=== COLLECTED DATA ===
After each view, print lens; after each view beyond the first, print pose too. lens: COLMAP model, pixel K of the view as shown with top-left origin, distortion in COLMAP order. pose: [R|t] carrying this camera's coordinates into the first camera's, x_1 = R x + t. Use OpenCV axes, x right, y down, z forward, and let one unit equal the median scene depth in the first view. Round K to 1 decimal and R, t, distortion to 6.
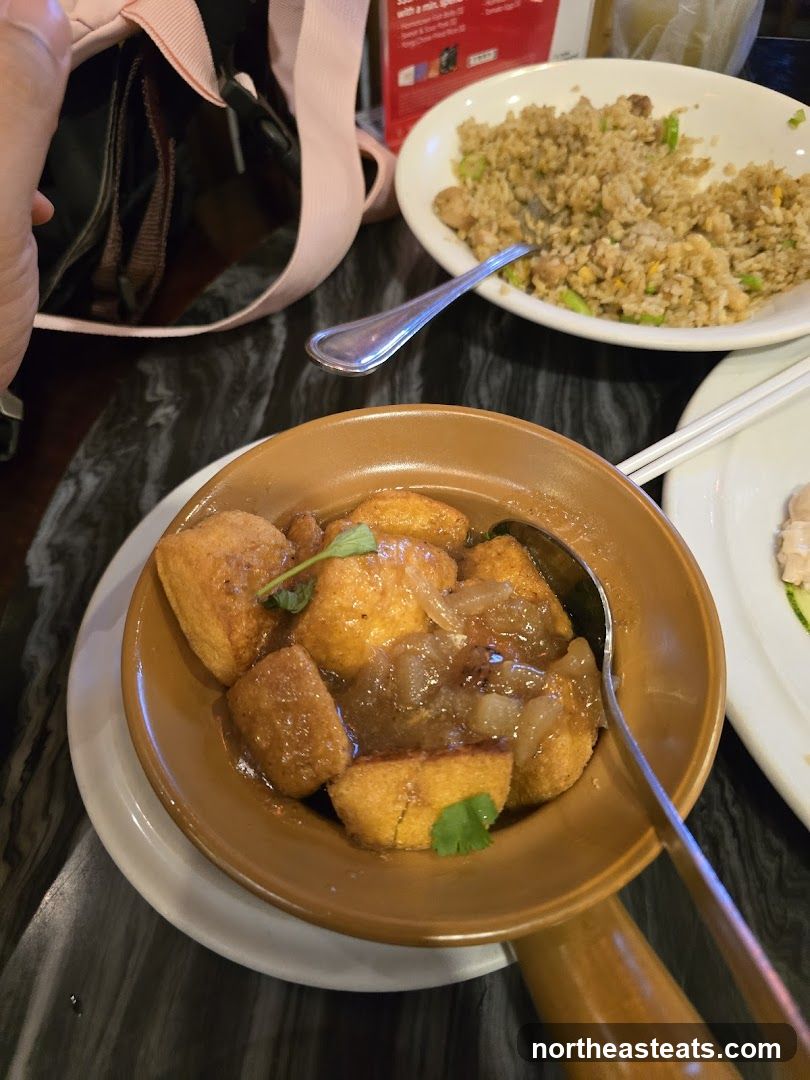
lens RADIAL K [[745.4, 0, 405.0], [0, 745.4, 540.0], [0, 0, 1]] dist [-0.000148, -0.053965]
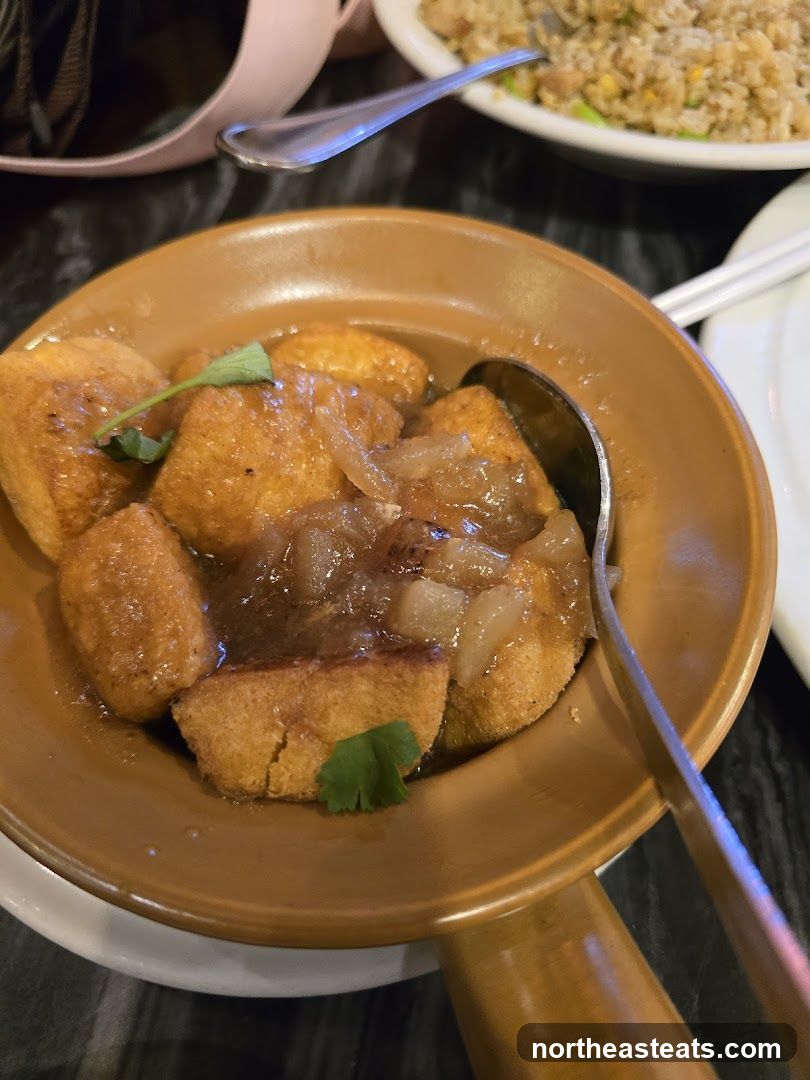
lens RADIAL K [[779.8, 0, 405.0], [0, 779.8, 540.0], [0, 0, 1]] dist [-0.046084, 0.000704]
pose [[0.998890, 0.017529, -0.043721, 0.122109], [-0.015198, 0.998475, 0.053071, 0.125136], [0.044585, -0.052348, 0.997633, 0.279981]]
===
WHAT NEEDS TO BE DONE - Would you restate all of the data above word for word, omitting the pictures?

ANSWER BOX -
After each view, print lens; after each view beyond the first, print pose too. lens: COLMAP model, pixel K of the view as shown with top-left origin, distortion in COLMAP order. pose: [R|t] carrying this camera's coordinates into the first camera's, x_1 = R x + t. Use OpenCV axes, x right, y down, z forward, and let one unit equal the median scene depth in the first view. Round K to 1 decimal and R, t, distortion to 6.
lens RADIAL K [[745.4, 0, 405.0], [0, 745.4, 540.0], [0, 0, 1]] dist [-0.000148, -0.053965]
lens RADIAL K [[779.8, 0, 405.0], [0, 779.8, 540.0], [0, 0, 1]] dist [-0.046084, 0.000704]
pose [[0.998890, 0.017529, -0.043721, 0.122109], [-0.015198, 0.998475, 0.053071, 0.125136], [0.044585, -0.052348, 0.997633, 0.279981]]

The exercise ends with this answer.